Lefties will bluster about Ugly Americans and U.S exploitation
of innocent peoples everywhere. We'll blame Ronald Reagan. But
when it comes down to having the will to act, I fear we'll come
up half-baked and short. And after a suitable period of "bipartisanship"
we'll get back to business as usual--demonizing and demagoguing,
but feeling better about ourselves. (September 15, 2001)
- Kodak Moments:The
Food Network and the Home and Garden Network suspended regular
programming the night of September 11 due to "the nature
of the day's events."
- The events of September
11 surely fit the definition of hate crimes. Wonder if we'll hear
lefties wailing about this and demanding special legislation?
Many Regulars Lying
Low
- Have we noticed the
usual crowd of guilt hustlers and handwringers is nowhere
to be found these days? Jesse Jackson, The Reverend Sharpton,
Susan Estrich, Paul Begala, Maxine Waters, Alcee Hastings, Paul
Wellstone, and the rest--lying low, one supposes.
- Sick cut short a vacation
and flew back from Australia to get on-camera, though.
You Know, The Ones
With No Arms Or Legs
- CNN ran a "crawler"
across the bottom of the screen tonight reporting that New York
Governor Pataki had "suspended the statues of limitations"

## Task instructions
a - From the September 2001 commentary, extract the passage starting at "Many Regulars Lying" and ending at "low, one supposes.".
b - According to the September 2001 commentary, which two networks suspended regular programming on the night of September 11?
c - List every person the September 2001 commentary names as part of "the usual crowd of guilt hustlers and handwringers."

## Provided data
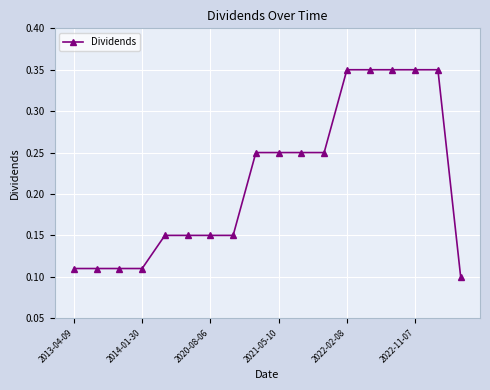

What is the sum of all values?

3.9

## Solution set
a -
Many Regulars Lying
Low
- Have we noticed the
usual crowd of guilt hustlers and handwringers is nowhere
to be found these days? Jesse Jackson, The Reverend Sharpton,
Susan Estrich, Paul Begala, Maxine Waters, Alcee Hastings, Paul
Wellstone, and the rest--lying low, one supposes.

b - The Food Network and the Home and Garden Network.

c - Jesse Jackson, The Reverend Sharpton, Susan Estrich, Paul Begala, Maxine Waters, Alcee Hastings, Paul Wellstone